**What the exercise asks:** Quote word for word the lines below, beginning with the first and ending with the one that has "Fig. 3. SEM". Drop the pictures.

====== Records for processing

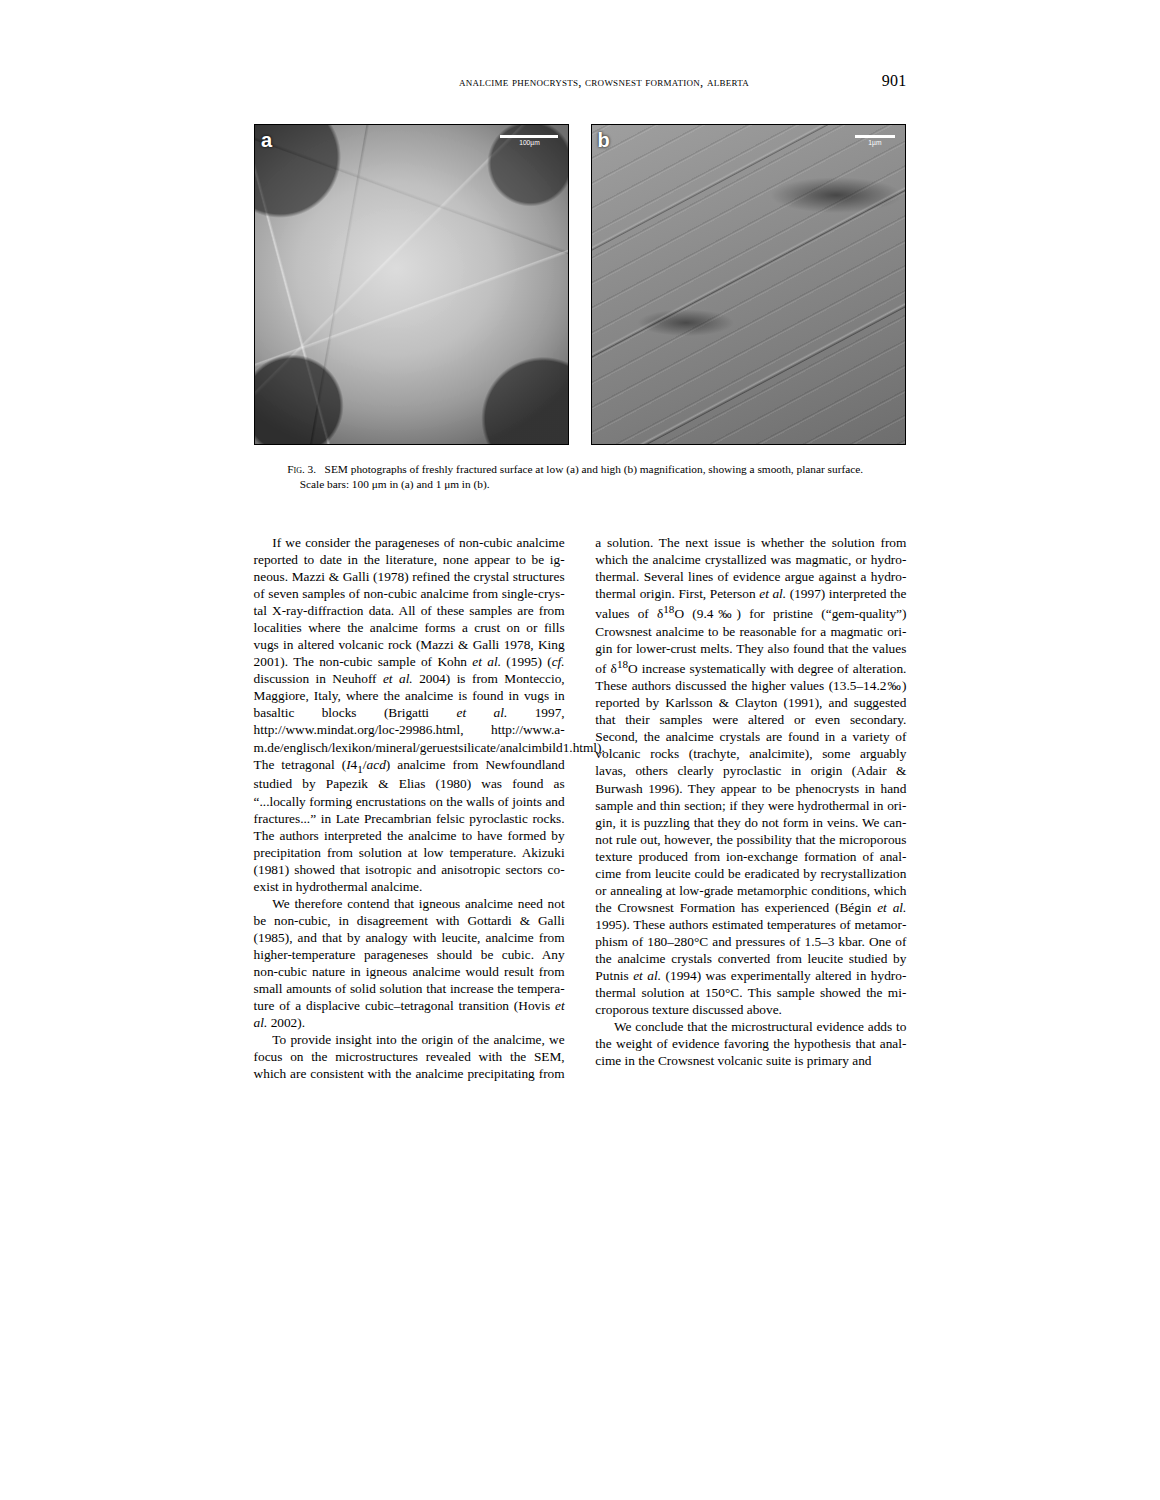analcime phenocrysts, crowsnest formation, alberta 901
a
100µm
b
1µm
Fig. 3. SEM photographs of freshly fractured surface at low (a) and high (b) magnification, showing a smooth, planar surface. Scale bars: 100 μm in (a) and 1 μm in (b).
If we consider the parageneses of non-cubic analcime reported to date in the literature, none appear to be igneous. Mazzi & Galli (1978) refined the crystal structures of seven samples of non-cubic analcime from single-crystal X-ray-diffraction data. All of these samples are from localities where the analcime forms a crust on or fills vugs in altered volcanic rock (Mazzi & Galli 1978, King 2001). The non-cubic sample of Kohn et al. (1995) (cf. discussion in Neuhoff et al. 2004) is from Monteccio, Maggiore, Italy, where the analcime is found in vugs in basaltic blocks (Brigatti et al. 1997, http://www.mindat.org/loc-29986.html, http://www.a-m.de/englisch/lexikon/mineral/geruestsilicate/analcimbild1.html). The tetragonal (I41/acd) analcime from Newfoundland studied by Papezik & Elias (1980) was found as “...locally forming encrustations on the walls of joints and fractures...” in Late Precambrian felsic pyroclastic rocks. The authors interpreted the analcime to have formed by precipitation from solution at low temperature. Akizuki (1981) showed that isotropic and anisotropic sectors coexist in hydrothermal analcime.
We therefore contend that igneous analcime need not be non-cubic, in disagreement with Gottardi & Galli (1985), and that by analogy with leucite, analcime from higher-temperature parageneses should be cubic. Any non-cubic nature in igneous analcime would result from small amounts of solid solution that increase the temperature of a displacive cubic–tetragonal transition (Hovis et al. 2002).
To provide insight into the origin of the analcime, we focus on the microstructures revealed with the SEM, which are consistent with the analcime precipitating from a solution. The next issue is whether the solution from which the analcime crystallized was magmatic, or hydrothermal. Several lines of evidence argue against a hydrothermal origin. First, Peterson et al. (1997) interpreted the values of δ18O (9.4‰) for pristine (“gem-quality”) Crowsnest analcime to be reasonable for a magmatic origin for lower-crust melts. They also found that the values of δ18O increase systematically with degree of alteration. These authors discussed the higher values (13.5–14.2‰) reported by Karlsson & Clayton (1991), and suggested that their samples were altered or even secondary. Second, the analcime crystals are found in a variety of volcanic rocks (trachyte, analcimite), some arguably lavas, others clearly pyroclastic in origin (Adair & Burwash 1996). They appear to be phenocrysts in hand sample and thin section; if they were hydrothermal in origin, it is puzzling that they do not form in veins. We cannot rule out, however, the possibility that the microporous texture produced from ion-exchange formation of analcime from leucite could be eradicated by recrystallization or annealing at low-grade metamorphic conditions, which the Crowsnest Formation has experienced (Bégin et al. 1995). These authors estimated temperatures of metamorphism of 180–280°C and pressures of 1.5–3 kbar. One of the analcime crystals converted from leucite studied by Putnis et al. (1994) was experimentally altered in hydrothermal solution at 150°C. This sample showed the microporous texture discussed above.
We conclude that the microstructural evidence adds to the weight of evidence favoring the hypothesis that analcime in the Crowsnest volcanic suite is primary and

============

**Problem solution:**
analcime phenocrysts, crowsnest formation, alberta 901
a
100µm
b
1µm
Fig. 3. SEM photographs of freshly fractured surface at low (a) and high (b) magnification, showing a smooth, planar surface. Scale bars: 100 μm in (a) and 1 μm in (b).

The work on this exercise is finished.